Titanium is an allotrope with a melting point of 1668℃. When it is below 882℃, it has a close-packed hexagonal lattice structure, called α titanium; when it is above 882℃, it has a body-centered cubic lattice structure, called β titanium. Using the different characteristics of the above two structures of titanium, appropriate alloying elements are added to obtain titanium alloys with different structures. At room temperature, titanium alloys have three matrix structures, and titanium alloys are divided into the following three categories: α alloy, (α+β) alloy and β alloy. In my country, they are represented by TA, TC and TB respectively.

The density of titanium alloy is generally around 4.51g/cm3, which is only 60% of that of steel. Some high-strength titanium alloys exceed the strength of many alloy structural steels. Therefore, the specific strength (strength/density) of titanium alloys is much greater than that of other metal structural materials, and parts with high unit strength, good rigidity and light weight can be made.

Mechanical properties of some titanium and titanium alloys

Titanium is non-toxic, light, high-strength and has excellent biocompatibility. It is an ideal medical metal material and can be used as an implant for human body. In the United States, five β-titanium alloys have been recommended to the medical field, namely TMZFTM (TI-12Mo-^Zr-2Fe), Ti-13Nb-13Zr, Timetal 21SRx (TI-15Mo-2.5Nb-0.2Si), Tiadyne 1610 (Ti-16Nb-9.5Hf) and Ti-15Mo, which are suitable for implantation into the human body as implants, such as artificial bones, vascular stents, etc.

TiNi alloy has good biocompatibility, and there are many medical examples that use its shape memory effect and superelasticity. Such as thrombus filters, spinal orthopedic rods, dental orthopedic wires, vascular stents, bone plates, intramedullary nails, artificial joints, contraceptive devices, heart repair components, micro pumps for artificial kidneys, etc.

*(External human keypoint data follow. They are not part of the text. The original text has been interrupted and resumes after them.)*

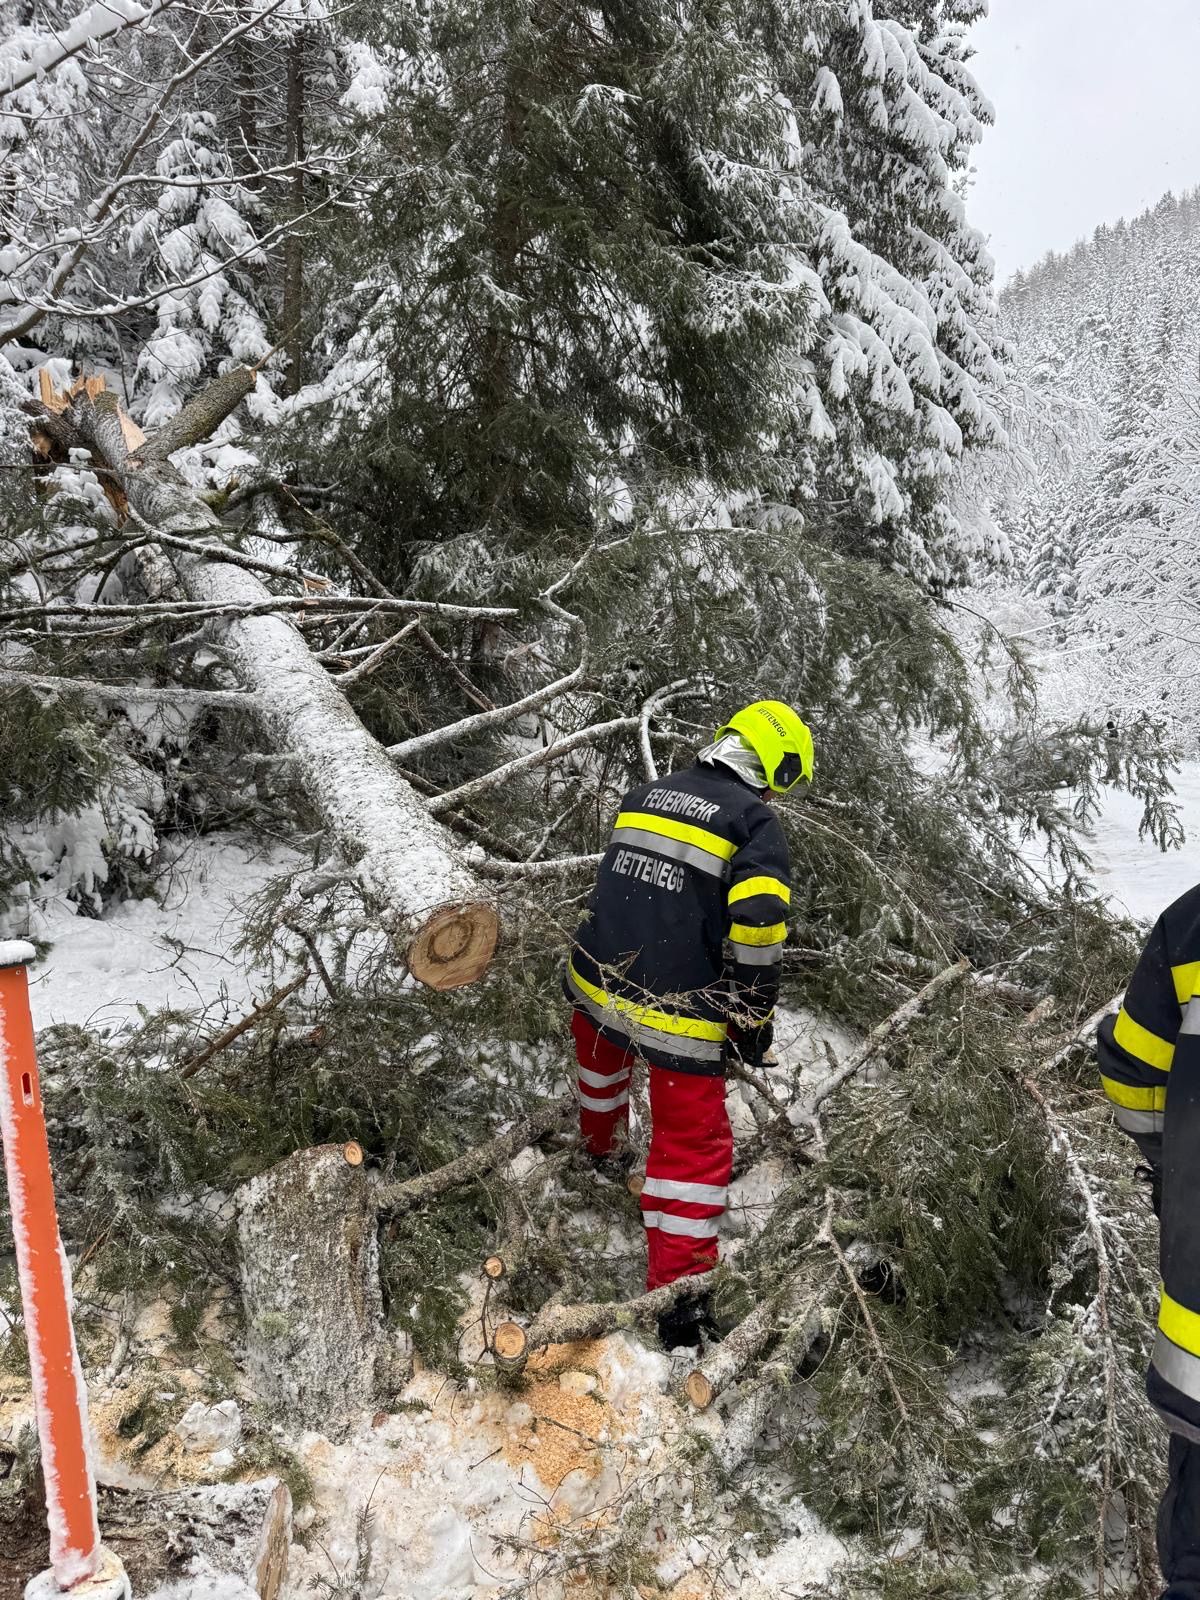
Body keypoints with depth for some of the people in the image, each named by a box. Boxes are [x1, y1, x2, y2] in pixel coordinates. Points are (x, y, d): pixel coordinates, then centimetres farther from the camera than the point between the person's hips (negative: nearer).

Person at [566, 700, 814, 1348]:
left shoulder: (644, 794, 12)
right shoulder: (754, 818, -7)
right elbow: (758, 922, -19)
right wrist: (752, 1018, -7)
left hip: (596, 986, 7)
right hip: (678, 1017, -6)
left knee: (604, 1066, 37)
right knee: (694, 1146, 6)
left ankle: (603, 1152, 63)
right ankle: (679, 1300, 9)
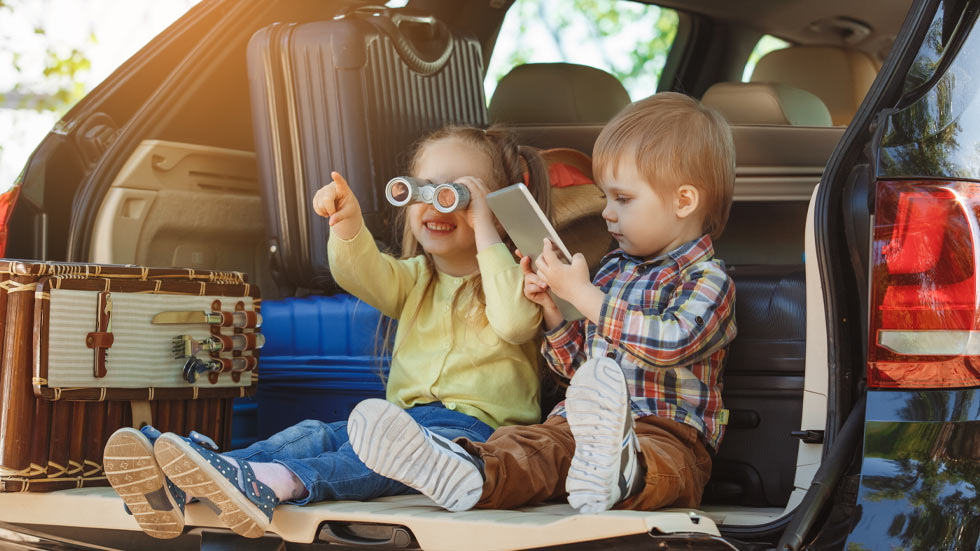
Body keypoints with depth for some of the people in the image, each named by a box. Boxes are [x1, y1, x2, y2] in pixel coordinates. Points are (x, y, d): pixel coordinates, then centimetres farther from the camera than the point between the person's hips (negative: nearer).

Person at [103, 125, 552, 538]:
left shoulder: (513, 273, 6)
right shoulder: (415, 279, 23)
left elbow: (514, 322, -17)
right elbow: (362, 274, 3)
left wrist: (485, 230, -15)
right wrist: (349, 223, -19)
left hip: (476, 424, -5)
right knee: (313, 434, -20)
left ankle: (271, 483, -61)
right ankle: (179, 489, -43)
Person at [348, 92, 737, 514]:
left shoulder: (708, 280, 2)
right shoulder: (614, 268, 25)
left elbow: (671, 342, -19)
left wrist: (583, 294, -11)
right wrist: (552, 308, 10)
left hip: (666, 433, -6)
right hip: (582, 425, 6)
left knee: (664, 461, -42)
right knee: (530, 446, -26)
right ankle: (468, 474, -56)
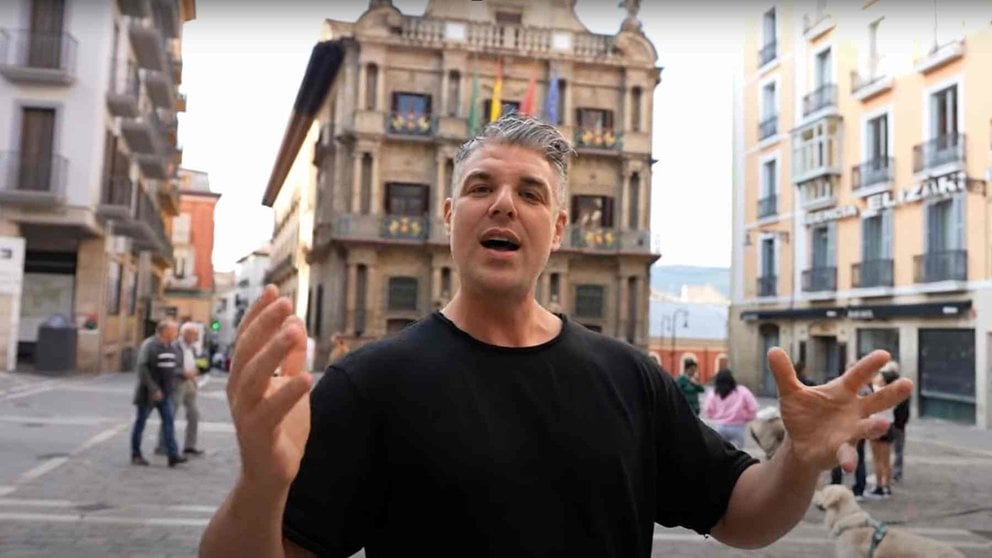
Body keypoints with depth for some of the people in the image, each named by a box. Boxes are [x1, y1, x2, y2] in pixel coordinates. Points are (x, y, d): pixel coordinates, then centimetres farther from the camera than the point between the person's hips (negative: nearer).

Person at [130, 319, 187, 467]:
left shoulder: (171, 347, 10)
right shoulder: (149, 345, -13)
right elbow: (142, 368, -19)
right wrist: (153, 389, -22)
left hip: (165, 392, 6)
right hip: (148, 392, -6)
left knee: (168, 421, -3)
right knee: (141, 421, 6)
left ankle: (173, 455, -8)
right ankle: (135, 455, 17)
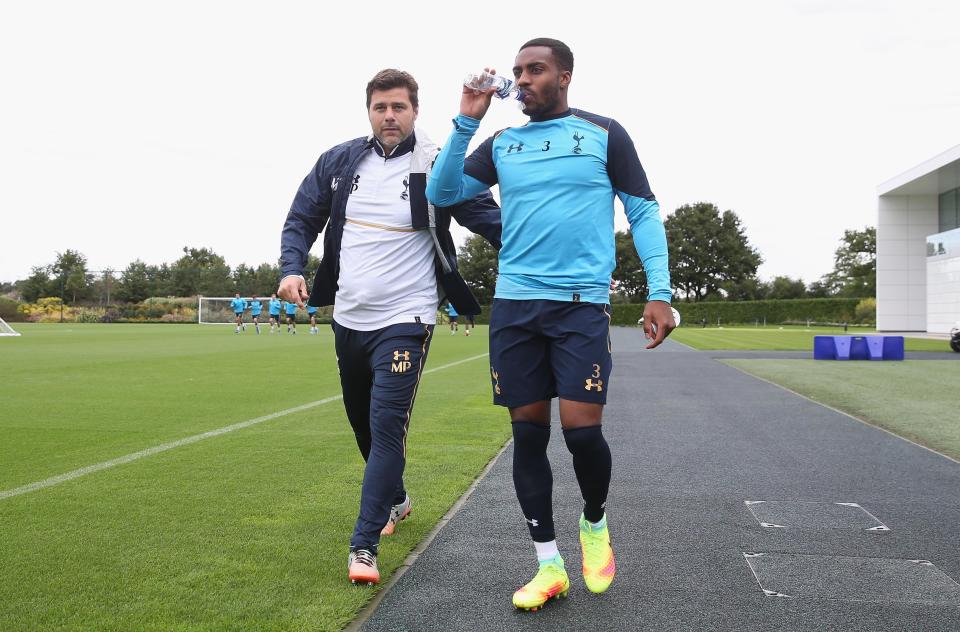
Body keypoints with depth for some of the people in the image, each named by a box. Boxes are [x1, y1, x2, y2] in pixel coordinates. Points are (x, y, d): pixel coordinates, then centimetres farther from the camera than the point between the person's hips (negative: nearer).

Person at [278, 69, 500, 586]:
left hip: (404, 320, -5)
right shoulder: (338, 162, 4)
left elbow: (490, 219, -9)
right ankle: (395, 499, 44)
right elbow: (301, 219, 11)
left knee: (387, 427, -12)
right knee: (362, 422, 19)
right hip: (348, 317, 6)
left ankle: (364, 545, -3)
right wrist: (291, 268, -5)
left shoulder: (437, 167, -8)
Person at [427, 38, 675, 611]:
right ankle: (549, 565, 16)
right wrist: (467, 121, -1)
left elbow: (644, 211, 4)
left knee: (581, 428, -12)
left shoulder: (604, 134, 4)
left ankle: (596, 522, 21)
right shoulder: (502, 144, 13)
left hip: (582, 304, -3)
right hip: (514, 305, 3)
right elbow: (441, 192, 7)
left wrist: (660, 292, -5)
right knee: (528, 432, 4)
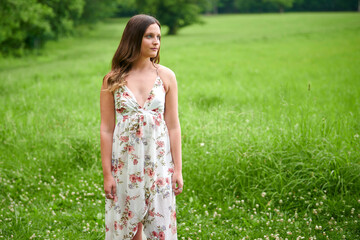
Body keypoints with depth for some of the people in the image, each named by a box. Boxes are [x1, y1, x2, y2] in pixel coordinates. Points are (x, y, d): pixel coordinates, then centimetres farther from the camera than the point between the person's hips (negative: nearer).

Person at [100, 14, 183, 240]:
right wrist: (107, 173, -4)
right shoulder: (113, 80, -3)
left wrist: (178, 169, 0)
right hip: (125, 162, 0)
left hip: (158, 161, 1)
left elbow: (173, 125, 1)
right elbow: (106, 129, -2)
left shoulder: (166, 76, 0)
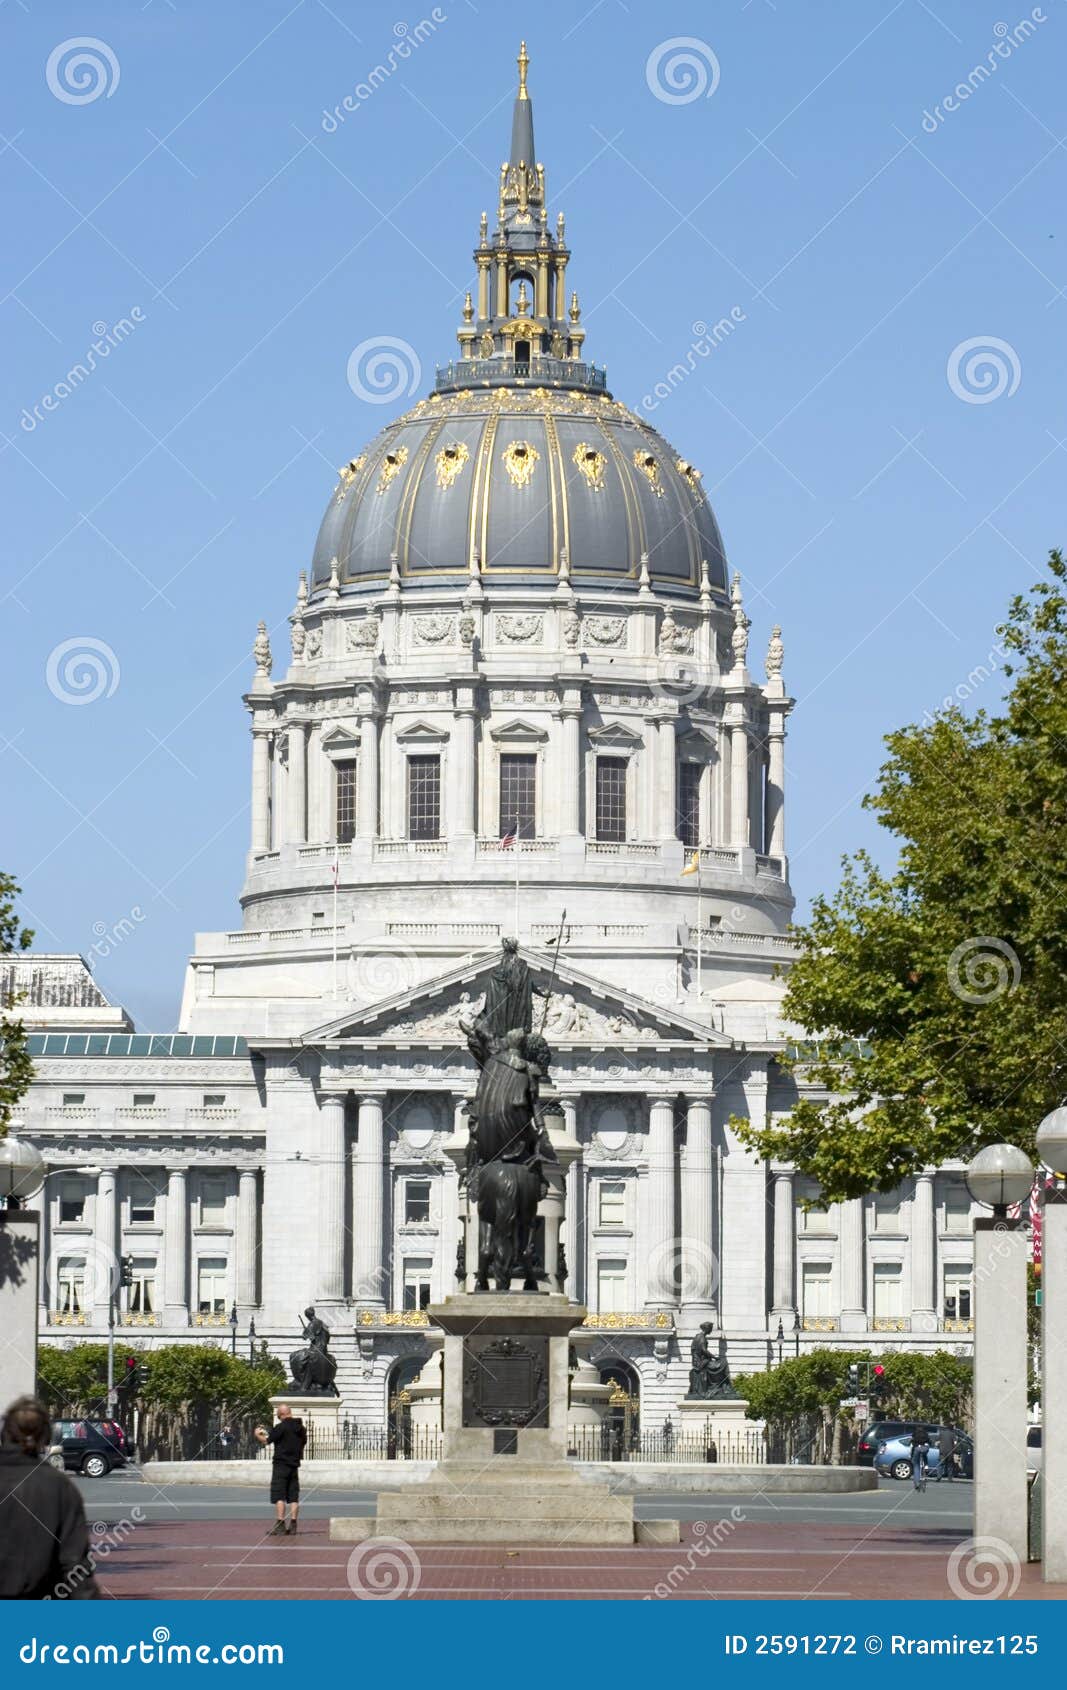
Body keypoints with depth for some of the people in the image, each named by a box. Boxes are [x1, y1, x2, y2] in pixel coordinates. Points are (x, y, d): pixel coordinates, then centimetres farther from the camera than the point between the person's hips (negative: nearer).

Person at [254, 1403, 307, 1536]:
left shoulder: (281, 1427, -13)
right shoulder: (301, 1428, 8)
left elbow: (267, 1440, -11)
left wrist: (258, 1434, 10)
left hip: (281, 1464, -6)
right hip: (294, 1465, 6)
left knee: (279, 1496, -6)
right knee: (293, 1496, 8)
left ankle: (280, 1525, -12)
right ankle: (292, 1525, 6)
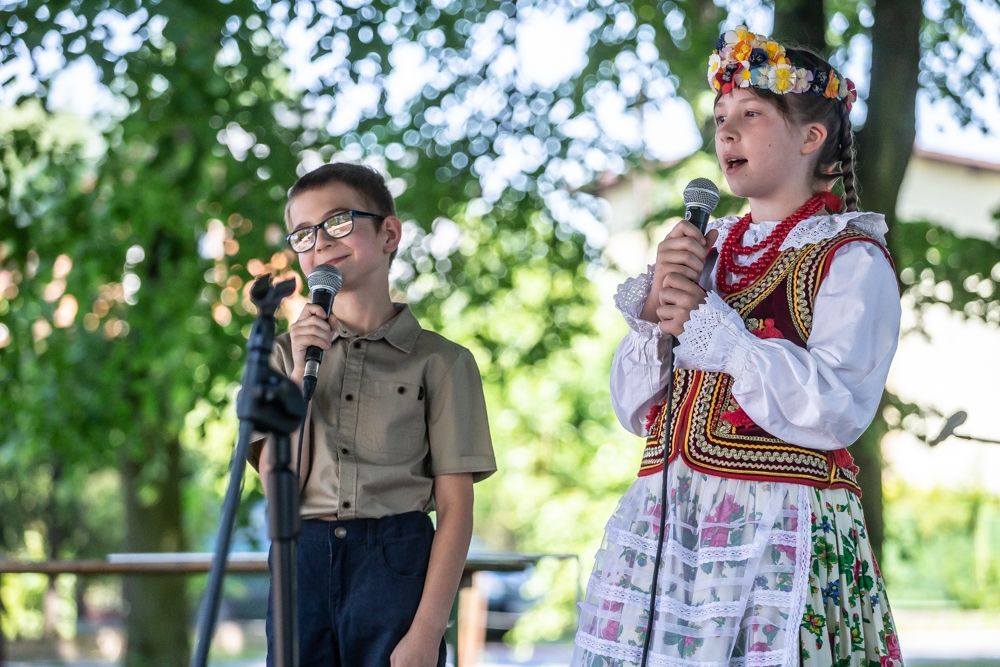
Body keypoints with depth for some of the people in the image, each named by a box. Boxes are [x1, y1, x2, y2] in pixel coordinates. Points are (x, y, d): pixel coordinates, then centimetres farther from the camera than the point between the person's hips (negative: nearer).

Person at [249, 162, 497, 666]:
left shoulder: (440, 361, 1)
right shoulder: (289, 352, 11)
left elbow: (455, 509, -5)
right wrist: (301, 372, -8)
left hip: (396, 566, -2)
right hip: (301, 564, 3)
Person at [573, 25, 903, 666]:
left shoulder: (850, 260, -3)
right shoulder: (704, 247, 13)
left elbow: (836, 410, -17)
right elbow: (636, 409, 11)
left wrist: (704, 321, -13)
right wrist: (657, 308, -6)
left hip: (779, 531, -5)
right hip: (662, 528, 5)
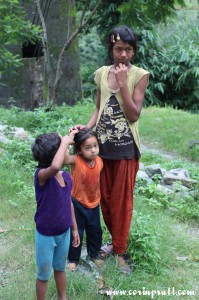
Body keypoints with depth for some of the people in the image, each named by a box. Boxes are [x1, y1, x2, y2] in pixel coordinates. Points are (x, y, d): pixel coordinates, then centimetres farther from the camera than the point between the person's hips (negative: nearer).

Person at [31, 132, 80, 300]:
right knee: (44, 274, 15)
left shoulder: (67, 176, -8)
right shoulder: (41, 175, -28)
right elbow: (55, 167, -53)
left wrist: (74, 228, 13)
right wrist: (65, 141, -40)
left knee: (60, 268, 27)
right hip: (46, 235, -6)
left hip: (64, 233, 6)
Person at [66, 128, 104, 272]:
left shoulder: (99, 161, -12)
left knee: (95, 230, 21)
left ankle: (95, 253, 46)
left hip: (94, 203, 4)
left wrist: (98, 195, 11)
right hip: (78, 203, -4)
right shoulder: (75, 161, -26)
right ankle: (73, 258, 33)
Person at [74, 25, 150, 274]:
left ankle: (120, 251, 20)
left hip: (125, 147, -4)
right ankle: (116, 240, 34)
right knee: (104, 197, 14)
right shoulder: (101, 73, 5)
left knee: (121, 200, 5)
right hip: (102, 144, 5)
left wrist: (123, 82, -20)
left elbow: (134, 115, -14)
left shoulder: (139, 75, -8)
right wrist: (87, 128, -4)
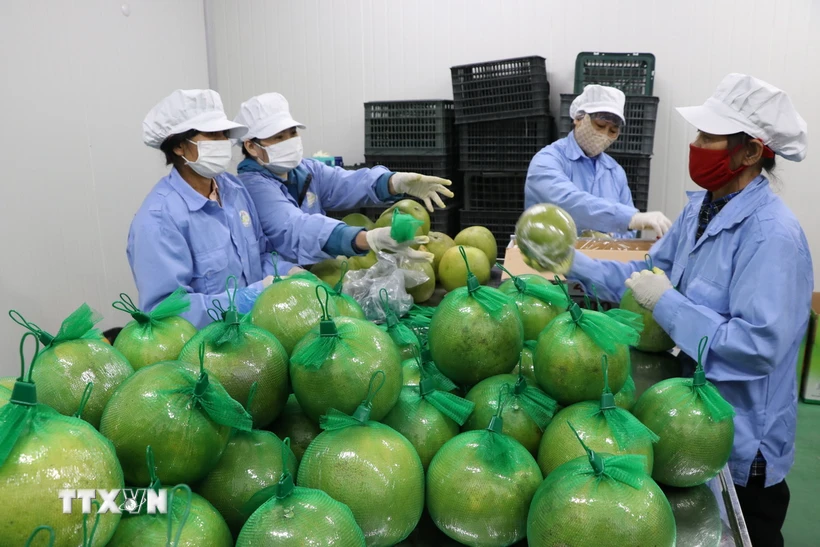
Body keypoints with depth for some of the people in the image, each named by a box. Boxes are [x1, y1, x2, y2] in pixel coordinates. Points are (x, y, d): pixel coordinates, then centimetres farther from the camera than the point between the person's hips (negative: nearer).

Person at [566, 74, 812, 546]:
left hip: (740, 445, -8)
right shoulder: (701, 209, 0)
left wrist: (666, 304, -28)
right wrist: (573, 263, -4)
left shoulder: (772, 235, -27)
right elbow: (651, 275, 5)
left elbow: (758, 347, -32)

Titanium alloy products can be obtained by die casting and machining methods. The melting temperature of titanium alloy is very high, and the requirements for mold steel are also high. There are many methods for machining titanium alloys, mainly including: turning, milling, boring, drilling, grinding, tapping, sawing, EDM, etc.

Titanium alloy machining performance is also poor. The cutting force of titanium alloy cutting is only slightly higher than that of steel with the same hardness, but most titanium alloys have very low thermal conductivity, only 1/7 of steel and 1/16 of aluminum. Therefore, the heat generated by cutting will not dissipate quickly, but will accumulate in the cutting area, causing the tool edge to wear quickly, collapse and generate built-up edge.